What I am good at, it turns out, is endurance. It's kind of crazy given how unfit I constantly feel, but suffering? I am great at suffering and can do it for hours. (Seriously, hours; ask me about the time I cycled 200 miles/300+km in a day from Oxford to the Cheddar Gorge and back. Or the three days cycling...most of...600km from London to Paris via the Portsmouth ferry. And you know, even then I felt unfit.) I don't think I have ever 'hit the wall' metabolically, and these days I wouldn't much expect to since I've been adapted to very little carbohydrate for months. But how do I make myself enjoy this?
I think part of the problem lies in my own expectations for how fast I 'ought' to be able to run. The charts in your typical running handbooks, meant primarily for men who are fitter than I am, have me right at the bottom. (But at least I'm on the chart! Progress.) It leaves me with very little idea of how good I can expect to get or how to go about doing it--basically I'm right back in the bad old Air Force ROTC days knowing that I'm supposed to be doing better, and knowing that my capacity for sheer endurance will allow me to keep pushing at it, but not having any idea how to make what I am doing feel like less effort and misery. I made it to 10K a month earlier than anticipated, and started wondering "well where do I go from here?" I still want to be fit, and I want running to work for me, but I don't think I'm going to get there on my own.

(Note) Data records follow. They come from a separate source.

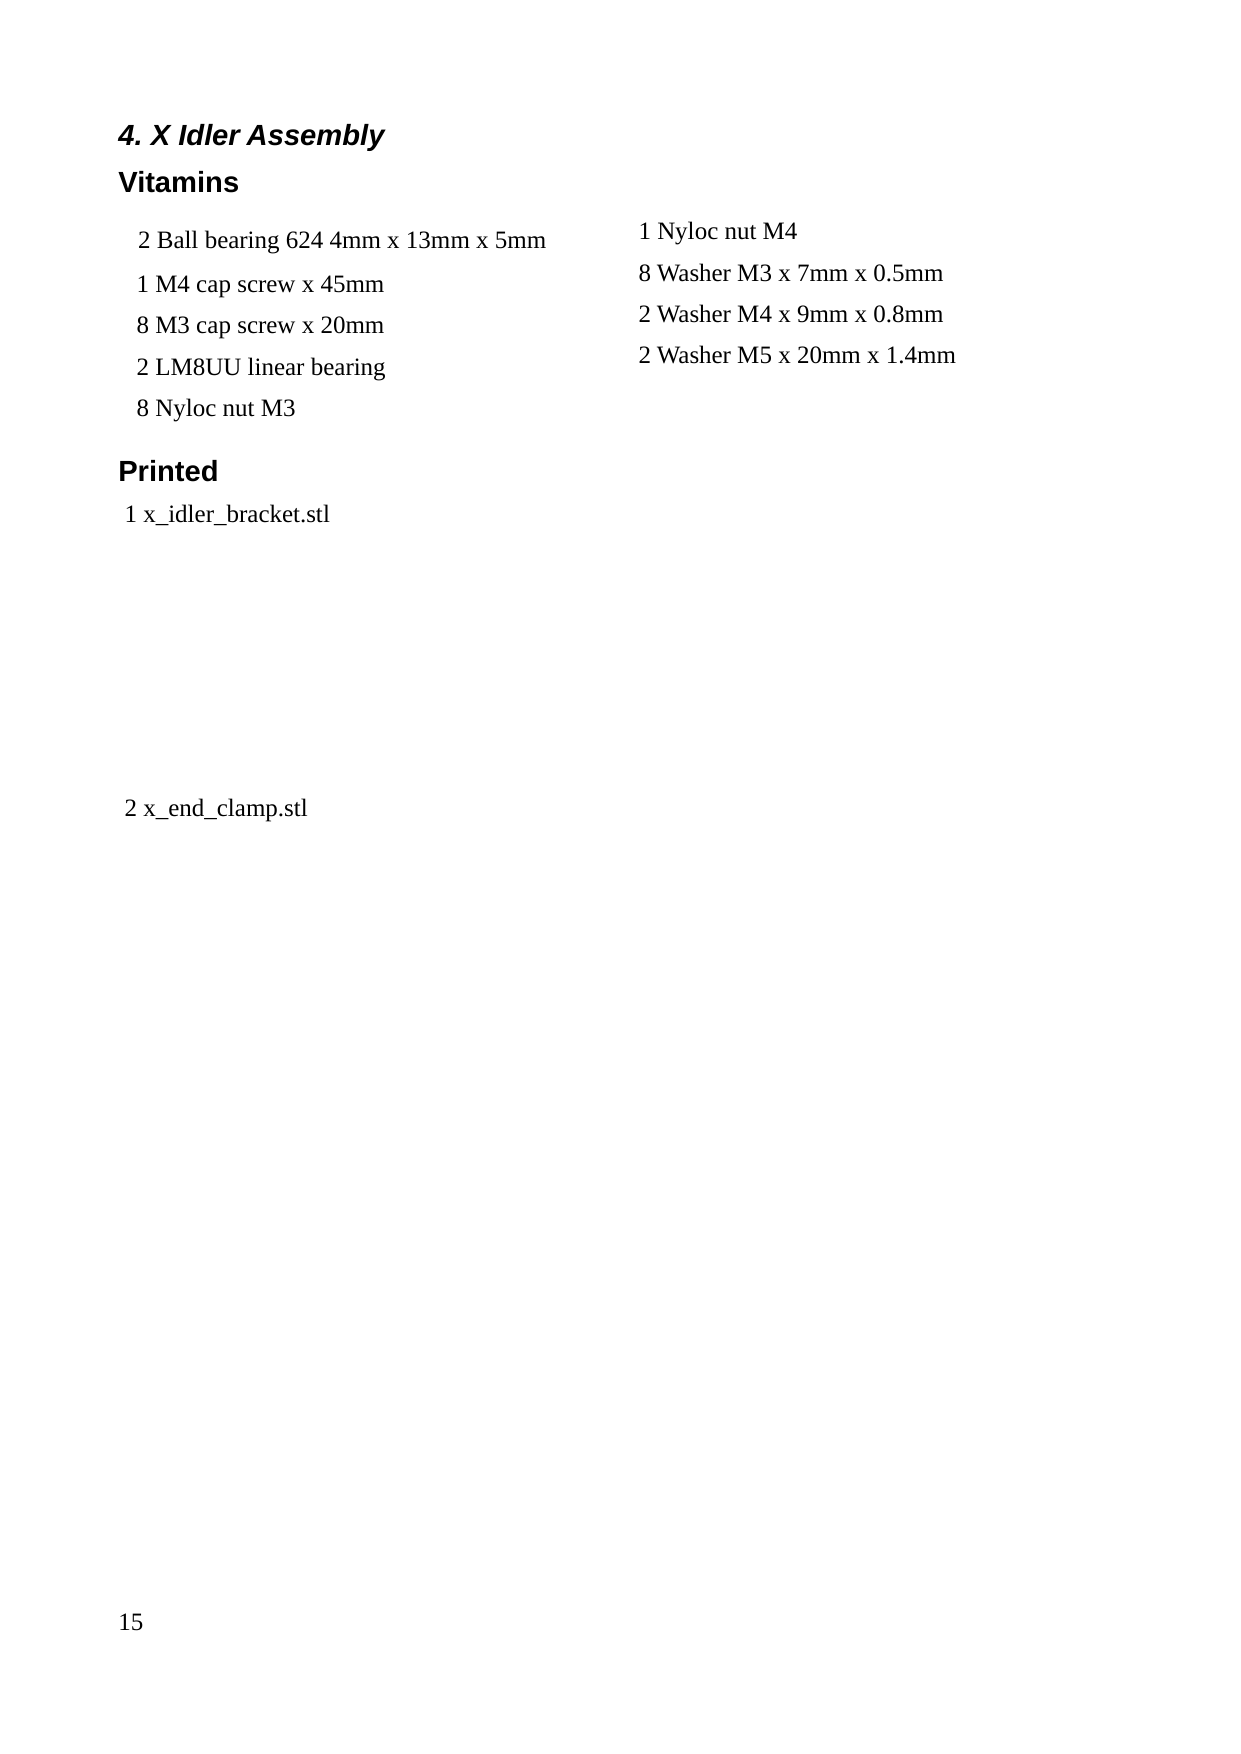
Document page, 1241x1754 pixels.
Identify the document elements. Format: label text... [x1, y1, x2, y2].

table_header 2 Ball bearing 624 4mm x 13mm x 5mm 1 M4 cap screw x 45mm 8 M3 cap screw x 20mm 2 LM8UU linear bearing 8 Nyloc nut M3 [118, 211, 620, 440]
subtitle Vitamins [118, 165, 1122, 199]
table_header 1 Nyloc nut M4 8 Washer M3 x 7mm x 0.5mm 2 Washer M4 x 9mm x 0.8mm 2 Washer M5 x 20mm x 1.4mm [620, 211, 1122, 440]
subtitle X Idler Assembly [118, 118, 1122, 152]
subtitle Printed [118, 454, 1122, 487]
text 2 x_end_clamp.stl [118, 793, 1122, 822]
text 1 x_idler_bracket.stl [118, 499, 1122, 528]
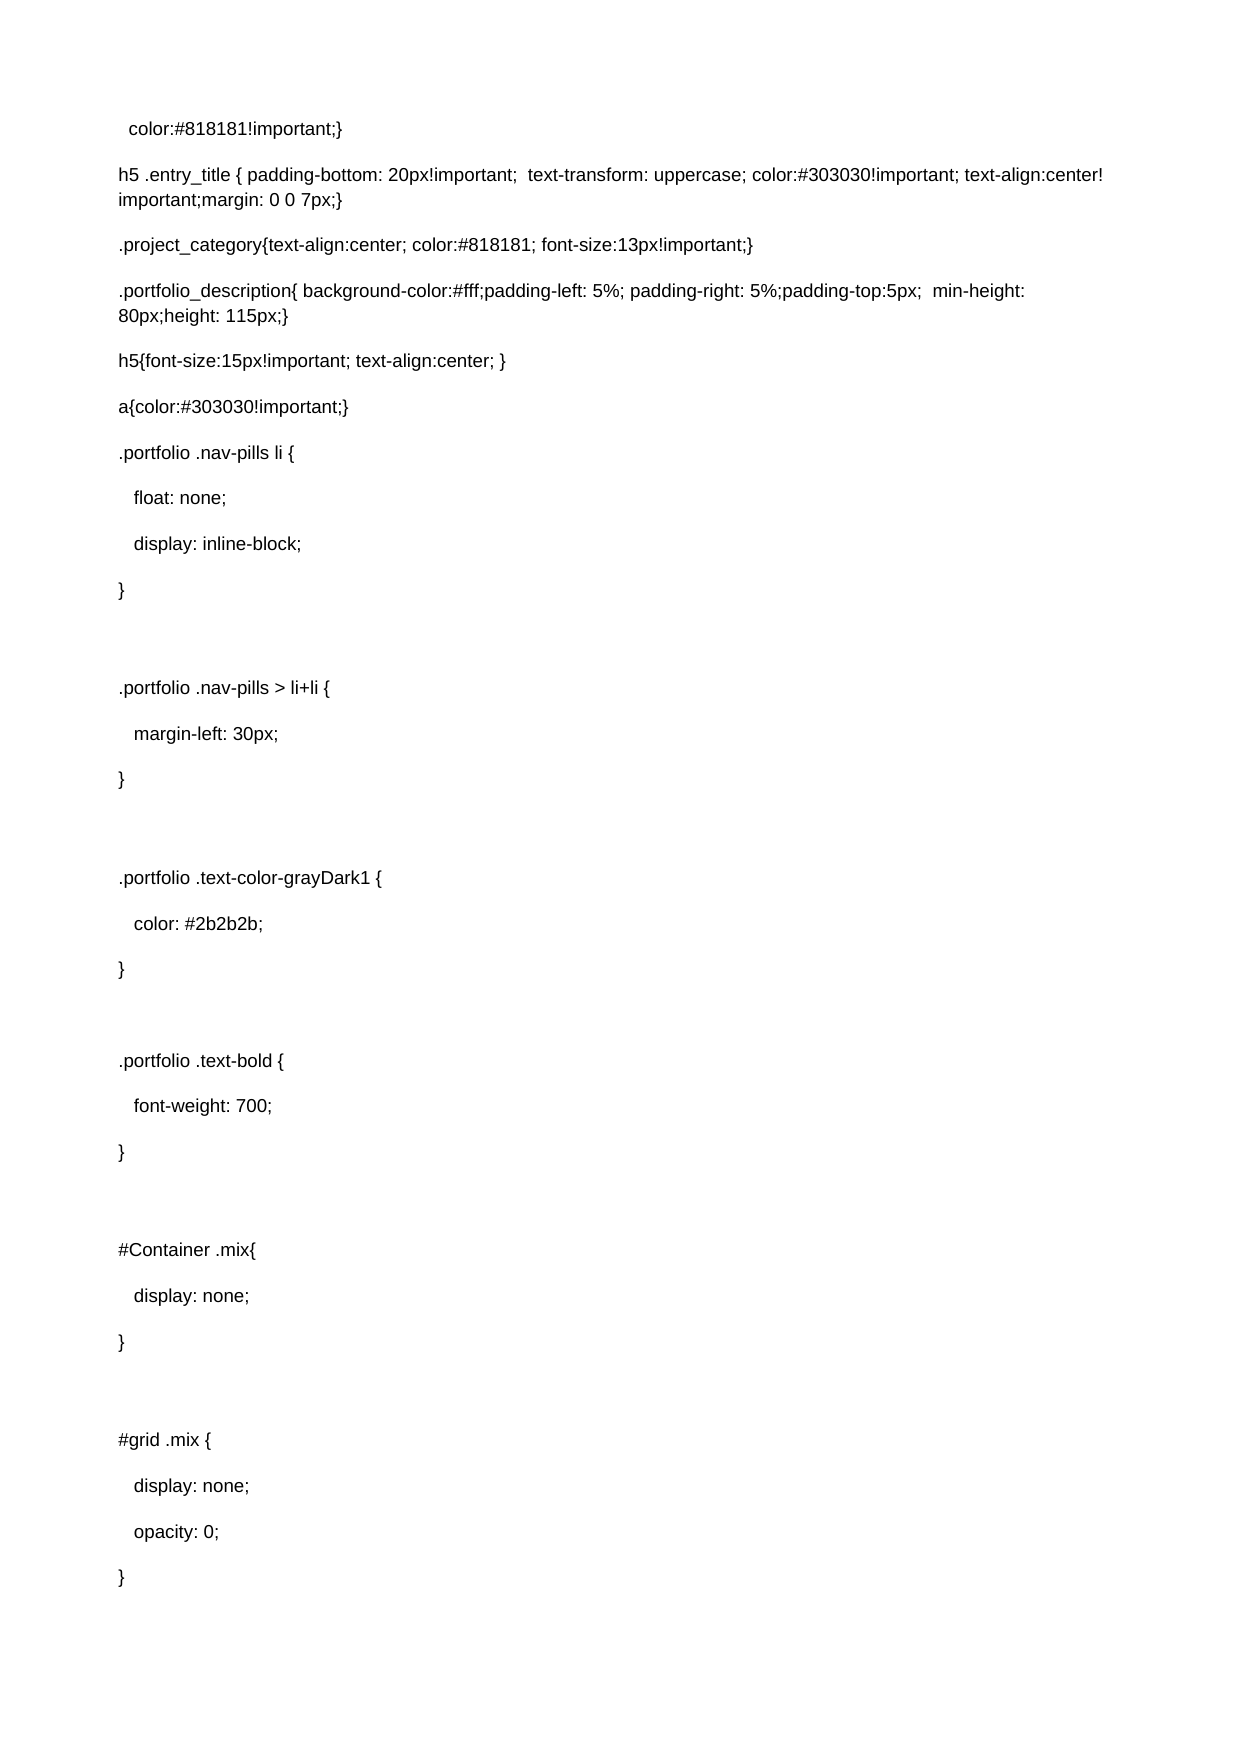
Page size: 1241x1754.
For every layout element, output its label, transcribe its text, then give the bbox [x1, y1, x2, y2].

A few weeks ago I ran across an organization called Up & Running (no relation to the chain of running shoe stores), which runs online training courses specifically for women. It is a little unlike me to retreat from a mainstream male-dominated environment into what is essentially a safe space, but in this case it might be just what I need. I've just signed up for their self-paced half-marathon training, which I'll start in mid-March. I'm going to be measuring my success not by whether I finish a half marathon (I know I can if I try), or by how fast I go (though obviously I want to do well), but by how fit I can feel at the end of these 12 weeks and whether I can learn to enjoy my time spent running.